Written task
Put the lines of the data below into a numbered list, from the first line through the line with "fácil de navegar, com informações claras e", and leave out any blank lines.

Dataset records

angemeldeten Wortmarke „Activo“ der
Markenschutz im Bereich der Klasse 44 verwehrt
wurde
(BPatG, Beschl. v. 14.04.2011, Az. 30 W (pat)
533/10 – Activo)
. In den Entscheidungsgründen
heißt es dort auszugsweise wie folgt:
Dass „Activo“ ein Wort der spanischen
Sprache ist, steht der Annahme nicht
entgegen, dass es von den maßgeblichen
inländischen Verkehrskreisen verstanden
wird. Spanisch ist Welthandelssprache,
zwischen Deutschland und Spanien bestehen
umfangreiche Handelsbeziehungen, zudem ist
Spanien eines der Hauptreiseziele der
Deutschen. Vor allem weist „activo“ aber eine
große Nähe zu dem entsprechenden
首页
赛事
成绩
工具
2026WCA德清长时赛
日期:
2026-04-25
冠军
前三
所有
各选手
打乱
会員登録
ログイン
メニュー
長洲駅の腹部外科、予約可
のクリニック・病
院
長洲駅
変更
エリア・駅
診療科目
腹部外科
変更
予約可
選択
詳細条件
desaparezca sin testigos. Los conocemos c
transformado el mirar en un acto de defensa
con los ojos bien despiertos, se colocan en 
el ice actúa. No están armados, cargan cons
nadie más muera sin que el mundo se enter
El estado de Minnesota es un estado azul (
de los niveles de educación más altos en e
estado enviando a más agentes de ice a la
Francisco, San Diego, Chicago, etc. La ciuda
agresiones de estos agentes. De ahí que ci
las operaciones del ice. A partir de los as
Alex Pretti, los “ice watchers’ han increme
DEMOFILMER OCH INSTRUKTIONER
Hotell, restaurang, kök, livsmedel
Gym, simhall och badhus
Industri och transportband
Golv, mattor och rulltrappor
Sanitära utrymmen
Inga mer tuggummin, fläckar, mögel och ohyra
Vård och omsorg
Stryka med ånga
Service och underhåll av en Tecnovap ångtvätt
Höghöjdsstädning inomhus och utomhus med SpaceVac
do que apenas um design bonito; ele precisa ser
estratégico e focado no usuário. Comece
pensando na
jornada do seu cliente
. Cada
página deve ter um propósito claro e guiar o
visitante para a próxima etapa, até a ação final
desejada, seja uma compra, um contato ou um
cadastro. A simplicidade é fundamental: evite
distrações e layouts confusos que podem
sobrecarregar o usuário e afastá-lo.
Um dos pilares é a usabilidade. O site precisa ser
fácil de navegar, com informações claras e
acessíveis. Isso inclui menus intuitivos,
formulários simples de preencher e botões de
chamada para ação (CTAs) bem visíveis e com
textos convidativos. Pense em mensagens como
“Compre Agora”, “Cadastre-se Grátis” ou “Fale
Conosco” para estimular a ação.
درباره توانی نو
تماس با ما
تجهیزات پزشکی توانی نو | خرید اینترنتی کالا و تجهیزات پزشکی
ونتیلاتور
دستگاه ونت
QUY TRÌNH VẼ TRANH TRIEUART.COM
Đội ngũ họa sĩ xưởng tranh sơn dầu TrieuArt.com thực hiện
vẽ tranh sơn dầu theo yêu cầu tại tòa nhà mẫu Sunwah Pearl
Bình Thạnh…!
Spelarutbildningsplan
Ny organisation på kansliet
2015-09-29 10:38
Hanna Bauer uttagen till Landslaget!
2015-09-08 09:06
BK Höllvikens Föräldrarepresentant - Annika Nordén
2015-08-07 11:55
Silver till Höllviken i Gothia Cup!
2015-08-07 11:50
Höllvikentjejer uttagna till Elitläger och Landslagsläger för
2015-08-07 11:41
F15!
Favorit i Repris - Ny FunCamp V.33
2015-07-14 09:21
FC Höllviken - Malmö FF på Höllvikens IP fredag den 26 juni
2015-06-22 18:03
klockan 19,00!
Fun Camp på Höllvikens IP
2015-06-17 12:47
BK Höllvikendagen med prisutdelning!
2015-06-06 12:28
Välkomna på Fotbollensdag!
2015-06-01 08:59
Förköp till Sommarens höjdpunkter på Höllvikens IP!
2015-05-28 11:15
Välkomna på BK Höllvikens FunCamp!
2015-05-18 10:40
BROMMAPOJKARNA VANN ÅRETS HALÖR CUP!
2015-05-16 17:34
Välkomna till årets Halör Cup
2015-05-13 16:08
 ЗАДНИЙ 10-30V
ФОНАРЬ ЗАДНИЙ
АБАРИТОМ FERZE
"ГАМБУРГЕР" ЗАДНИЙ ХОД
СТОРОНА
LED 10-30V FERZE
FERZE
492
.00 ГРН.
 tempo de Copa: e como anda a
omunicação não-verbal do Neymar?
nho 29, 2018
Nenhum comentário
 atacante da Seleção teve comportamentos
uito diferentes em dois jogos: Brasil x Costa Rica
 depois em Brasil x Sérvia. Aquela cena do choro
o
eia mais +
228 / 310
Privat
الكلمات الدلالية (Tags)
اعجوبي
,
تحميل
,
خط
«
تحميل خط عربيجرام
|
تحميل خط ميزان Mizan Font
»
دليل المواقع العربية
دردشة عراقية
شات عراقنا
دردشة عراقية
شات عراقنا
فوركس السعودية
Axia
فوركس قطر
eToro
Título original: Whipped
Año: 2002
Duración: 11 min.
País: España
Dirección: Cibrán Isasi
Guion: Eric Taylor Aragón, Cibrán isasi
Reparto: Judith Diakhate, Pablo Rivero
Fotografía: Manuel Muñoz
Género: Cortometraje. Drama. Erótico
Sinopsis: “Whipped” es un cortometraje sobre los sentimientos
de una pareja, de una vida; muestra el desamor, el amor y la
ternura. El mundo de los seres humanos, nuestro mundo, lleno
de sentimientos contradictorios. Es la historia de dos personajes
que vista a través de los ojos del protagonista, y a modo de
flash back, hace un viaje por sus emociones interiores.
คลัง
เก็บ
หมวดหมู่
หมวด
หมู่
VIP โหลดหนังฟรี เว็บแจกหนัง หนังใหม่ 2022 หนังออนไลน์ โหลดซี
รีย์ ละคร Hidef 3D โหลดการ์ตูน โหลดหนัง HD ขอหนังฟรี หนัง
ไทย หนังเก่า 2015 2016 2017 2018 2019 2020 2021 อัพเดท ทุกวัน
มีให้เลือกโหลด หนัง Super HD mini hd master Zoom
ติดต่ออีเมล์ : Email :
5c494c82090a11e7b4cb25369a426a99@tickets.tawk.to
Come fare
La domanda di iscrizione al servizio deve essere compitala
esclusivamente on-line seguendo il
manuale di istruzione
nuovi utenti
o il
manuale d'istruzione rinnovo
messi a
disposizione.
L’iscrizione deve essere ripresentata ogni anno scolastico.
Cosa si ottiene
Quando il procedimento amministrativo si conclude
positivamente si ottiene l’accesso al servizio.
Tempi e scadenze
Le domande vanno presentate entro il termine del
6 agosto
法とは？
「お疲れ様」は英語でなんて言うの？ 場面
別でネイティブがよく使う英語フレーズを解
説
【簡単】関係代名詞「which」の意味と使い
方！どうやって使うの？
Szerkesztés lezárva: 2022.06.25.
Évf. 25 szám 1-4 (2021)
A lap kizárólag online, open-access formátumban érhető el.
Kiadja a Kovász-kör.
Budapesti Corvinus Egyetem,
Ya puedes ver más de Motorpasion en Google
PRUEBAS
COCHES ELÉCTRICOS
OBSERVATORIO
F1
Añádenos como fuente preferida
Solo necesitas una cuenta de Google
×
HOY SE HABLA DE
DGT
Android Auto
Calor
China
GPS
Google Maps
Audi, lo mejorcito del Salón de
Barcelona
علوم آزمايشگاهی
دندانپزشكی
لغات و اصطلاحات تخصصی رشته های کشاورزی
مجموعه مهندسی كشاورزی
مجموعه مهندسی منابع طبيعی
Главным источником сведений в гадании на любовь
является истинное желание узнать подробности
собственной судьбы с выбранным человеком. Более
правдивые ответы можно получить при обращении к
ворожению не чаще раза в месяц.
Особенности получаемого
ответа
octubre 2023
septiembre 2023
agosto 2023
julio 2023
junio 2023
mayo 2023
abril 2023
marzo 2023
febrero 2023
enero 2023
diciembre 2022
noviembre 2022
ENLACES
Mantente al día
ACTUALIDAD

Exercise answer
1. angemeldeten Wortmarke „Activo“ der
2. Markenschutz im Bereich der Klasse 44 verwehrt
3. wurde
4. (BPatG, Beschl. v. 14.04.2011, Az. 30 W (pat)
5. 533/10 – Activo)
6. . In den Entscheidungsgründen
7. heißt es dort auszugsweise wie folgt:
8. Dass „Activo“ ein Wort der spanischen
9. Sprache ist, steht der Annahme nicht
10. entgegen, dass es von den maßgeblichen
11. inländischen Verkehrskreisen verstanden
12. wird. Spanisch ist Welthandelssprache,
13. zwischen Deutschland und Spanien bestehen
14. umfangreiche Handelsbeziehungen, zudem ist
15. Spanien eines der Hauptreiseziele der
16. Deutschen. Vor allem weist „activo“ aber eine
17. große Nähe zu dem entsprechenden
18. 首页
19. 赛事
20. 成绩
21. 工具
22. 2026WCA德清长时赛
23. 日期:
24. 2026-04-25
25. 冠军
26. 前三
27. 所有
28. 各选手
29. 打乱
30. 会員登録
31. ログイン
32. メニュー
33. 長洲駅の腹部外科、予約可
34. のクリニック・病
35. 院
36. 長洲駅
37. 変更
38. エリア・駅
39. 診療科目
40. 腹部外科
41. 変更
42. 予約可
43. 選択
44. 詳細条件
45. desaparezca sin testigos. Los conocemos c
46. transformado el mirar en un acto de defensa
47. con los ojos bien despiertos, se colocan en 
48. el ice actúa. No están armados, cargan cons
49. nadie más muera sin que el mundo se enter
50. El estado de Minnesota es un estado azul (
51. de los niveles de educación más altos en e
52. estado enviando a más agentes de ice a la
53. Francisco, San Diego, Chicago, etc. La ciuda
54. agresiones de estos agentes. De ahí que ci
55. las operaciones del ice. A partir de los as
56. Alex Pretti, los “ice watchers’ han increme
57. DEMOFILMER OCH INSTRUKTIONER
58. Hotell, restaurang, kök, livsmedel
59. Gym, simhall och badhus
60. Industri och transportband
61. Golv, mattor och rulltrappor
62. Sanitära utrymmen
63. Inga mer tuggummin, fläckar, mögel och ohyra
64. Vård och omsorg
65. Stryka med ånga
66. Service och underhåll av en Tecnovap ångtvätt
67. Höghöjdsstädning inomhus och utomhus med SpaceVac
68. do que apenas um design bonito; ele precisa ser
69. estratégico e focado no usuário. Comece
70. pensando na
71. jornada do seu cliente
72. . Cada
73. página deve ter um propósito claro e guiar o
74. visitante para a próxima etapa, até a ação final
75. desejada, seja uma compra, um contato ou um
76. cadastro. A simplicidade é fundamental: evite
77. distrações e layouts confusos que podem
78. sobrecarregar o usuário e afastá-lo.
79. Um dos pilares é a usabilidade. O site precisa ser
80. fácil de navegar, com informações claras e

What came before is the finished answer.